Bell Gardens City Manager Phil Wagner told EGP declaration of a drought emergency would not have an “immediate impact” on water rates, citing the reserves from their water provider.

However advocates of the declaration say rate hikes are not the only thing people should be worried about; they should also be concerned that the quality of the water they consume may be negatively affected because the lack of new rain prevents the water stored in the reservoirs from being “recharged” after sitting undisturbed. It leads to the brownish water that Bettencourt compares to the quality of coffee from the bottom of the pot.

She says an emergency drought declaration would not only ensure that safe, clean water is transported throughout the state, but would call on the federal government to create maximum relief that could prevent this situation from happening in the future by instilling the “most relaxed system allowed under the law,” referring to the environmental laws that require a percentage of water to be allocated for wildlife under the Endangered Special Act.

She says “terrible decisions” on what to do with the water that was in the upstream reservoirs, or the surplus from the previous year, are contributing to the heightened problems today,

“If it were to rain we need to be ready to store the excess in our available reservoirs and not just let it [flow out] to the sea,” she said.

Wagner says if a drought is declared, Bell Gardens would have to be “water wise” and educate their residents to help conserve water by following “common sense” rules such as turning off the faucet while brushing teeth and reducing the use of water on lawns and cars.

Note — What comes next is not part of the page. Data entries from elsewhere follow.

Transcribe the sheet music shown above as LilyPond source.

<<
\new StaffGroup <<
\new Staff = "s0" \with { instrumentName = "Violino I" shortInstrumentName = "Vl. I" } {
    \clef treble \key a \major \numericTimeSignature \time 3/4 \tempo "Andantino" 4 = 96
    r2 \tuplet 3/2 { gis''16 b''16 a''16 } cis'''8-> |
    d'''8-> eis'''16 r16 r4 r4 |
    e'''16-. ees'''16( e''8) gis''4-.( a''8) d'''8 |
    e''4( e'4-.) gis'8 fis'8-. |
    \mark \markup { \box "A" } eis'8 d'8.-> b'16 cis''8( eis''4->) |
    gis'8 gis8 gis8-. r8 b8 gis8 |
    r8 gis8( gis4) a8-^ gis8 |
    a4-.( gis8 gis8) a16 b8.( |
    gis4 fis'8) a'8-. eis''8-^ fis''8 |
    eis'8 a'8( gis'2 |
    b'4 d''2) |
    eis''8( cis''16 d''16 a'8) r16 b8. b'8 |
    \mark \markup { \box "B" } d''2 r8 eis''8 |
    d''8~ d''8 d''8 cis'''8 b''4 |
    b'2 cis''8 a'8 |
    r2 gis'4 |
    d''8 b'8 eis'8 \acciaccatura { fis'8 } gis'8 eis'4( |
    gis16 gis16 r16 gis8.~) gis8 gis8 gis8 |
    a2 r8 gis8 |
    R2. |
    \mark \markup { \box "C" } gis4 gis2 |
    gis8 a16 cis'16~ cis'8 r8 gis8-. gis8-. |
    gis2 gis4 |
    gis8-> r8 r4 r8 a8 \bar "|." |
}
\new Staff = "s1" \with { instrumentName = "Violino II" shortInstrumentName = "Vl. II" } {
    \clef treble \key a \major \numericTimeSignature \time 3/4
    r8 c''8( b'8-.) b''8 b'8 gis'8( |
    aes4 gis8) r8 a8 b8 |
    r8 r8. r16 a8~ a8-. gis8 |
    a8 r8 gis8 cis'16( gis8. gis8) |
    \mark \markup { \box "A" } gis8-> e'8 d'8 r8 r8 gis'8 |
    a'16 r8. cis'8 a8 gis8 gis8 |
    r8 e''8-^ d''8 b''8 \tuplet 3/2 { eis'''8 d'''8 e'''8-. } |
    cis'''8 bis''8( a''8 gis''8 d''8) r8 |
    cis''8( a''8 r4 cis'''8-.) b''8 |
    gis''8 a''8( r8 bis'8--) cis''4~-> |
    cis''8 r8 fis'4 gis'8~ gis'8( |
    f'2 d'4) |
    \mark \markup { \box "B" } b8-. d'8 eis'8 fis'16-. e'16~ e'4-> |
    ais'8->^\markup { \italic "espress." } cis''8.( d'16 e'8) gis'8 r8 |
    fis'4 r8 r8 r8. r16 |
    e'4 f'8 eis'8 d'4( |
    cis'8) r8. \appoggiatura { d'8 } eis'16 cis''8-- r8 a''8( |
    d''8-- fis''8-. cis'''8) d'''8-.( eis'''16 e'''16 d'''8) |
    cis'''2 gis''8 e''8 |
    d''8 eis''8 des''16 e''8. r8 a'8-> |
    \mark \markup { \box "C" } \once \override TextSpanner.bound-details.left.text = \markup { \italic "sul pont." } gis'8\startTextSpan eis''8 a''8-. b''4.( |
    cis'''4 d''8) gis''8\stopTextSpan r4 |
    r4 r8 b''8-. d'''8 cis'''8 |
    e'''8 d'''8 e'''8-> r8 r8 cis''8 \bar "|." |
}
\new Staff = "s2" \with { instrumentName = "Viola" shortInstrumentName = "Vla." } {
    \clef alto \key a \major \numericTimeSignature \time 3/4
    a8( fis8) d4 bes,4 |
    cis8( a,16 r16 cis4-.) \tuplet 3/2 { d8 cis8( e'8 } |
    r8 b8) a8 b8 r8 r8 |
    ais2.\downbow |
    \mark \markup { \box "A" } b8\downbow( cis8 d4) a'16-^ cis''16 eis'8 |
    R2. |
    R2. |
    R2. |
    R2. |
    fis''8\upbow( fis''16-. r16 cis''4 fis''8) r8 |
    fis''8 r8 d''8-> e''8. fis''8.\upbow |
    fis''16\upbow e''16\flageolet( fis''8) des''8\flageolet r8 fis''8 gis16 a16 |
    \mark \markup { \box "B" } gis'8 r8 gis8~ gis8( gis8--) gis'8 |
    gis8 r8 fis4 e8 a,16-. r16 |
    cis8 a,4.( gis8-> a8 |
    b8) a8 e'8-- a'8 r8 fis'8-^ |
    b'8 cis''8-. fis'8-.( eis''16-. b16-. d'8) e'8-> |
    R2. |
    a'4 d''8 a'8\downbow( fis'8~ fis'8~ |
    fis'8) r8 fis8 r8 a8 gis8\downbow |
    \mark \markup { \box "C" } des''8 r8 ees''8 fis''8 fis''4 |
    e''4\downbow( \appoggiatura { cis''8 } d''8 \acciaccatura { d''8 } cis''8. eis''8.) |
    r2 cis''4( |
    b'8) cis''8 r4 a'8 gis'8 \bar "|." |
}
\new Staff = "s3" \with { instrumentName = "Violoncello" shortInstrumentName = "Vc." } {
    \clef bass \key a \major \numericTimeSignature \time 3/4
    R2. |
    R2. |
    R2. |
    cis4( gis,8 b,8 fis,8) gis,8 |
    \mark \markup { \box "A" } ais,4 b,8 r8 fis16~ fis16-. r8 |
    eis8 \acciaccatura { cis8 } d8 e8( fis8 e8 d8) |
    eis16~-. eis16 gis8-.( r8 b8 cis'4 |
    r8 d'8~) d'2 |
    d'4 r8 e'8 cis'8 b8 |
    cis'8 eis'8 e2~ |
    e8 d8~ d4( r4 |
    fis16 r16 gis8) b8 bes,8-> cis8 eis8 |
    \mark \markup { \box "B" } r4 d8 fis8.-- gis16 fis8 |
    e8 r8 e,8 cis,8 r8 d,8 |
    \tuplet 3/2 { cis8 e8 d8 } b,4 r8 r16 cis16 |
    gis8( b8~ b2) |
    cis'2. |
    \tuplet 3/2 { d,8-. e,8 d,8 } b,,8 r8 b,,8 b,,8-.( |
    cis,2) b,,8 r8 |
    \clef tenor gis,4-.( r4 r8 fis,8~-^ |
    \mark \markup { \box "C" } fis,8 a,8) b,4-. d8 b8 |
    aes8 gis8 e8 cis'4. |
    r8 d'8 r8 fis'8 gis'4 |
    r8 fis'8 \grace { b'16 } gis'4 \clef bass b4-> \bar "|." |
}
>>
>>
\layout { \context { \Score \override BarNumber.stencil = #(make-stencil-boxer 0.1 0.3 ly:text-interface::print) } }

Bell Gardens Assistant City Manager John E. Oropeza told EGP the city has previously taken steps to conserve water throughout the city. One example is the recycling of water for their golf course and other parks and recreation uses through efficient sprinkler systems.

But Bettencourt says the biggest impact on water conservancy will come from realizing how important the issue is in the first place, and holding elected officials accountable for exploring options to prevent droughts in the future.

The independent cities association’s president, Mario Guerra, told EGP the unanimous vote seeking a drought declaration was a “no brainer.”

“Our water is an economic [issue] both for businesses and cities,” he said.

Representing 48 cities with an estimated seven million residents, Guerra said people will see the impact “really soon” if they don’t begin conserving.

“Residents will see the affects trickle down,” Guerra said.

Bettencourt says the next step is to ensure the governor follows through on the declaration and the federal government is held accountable in making water conservancy and management in California a priority.

“The first six months are so critical in seeing what will happen during the dry season,” she said. “This is crunch time.”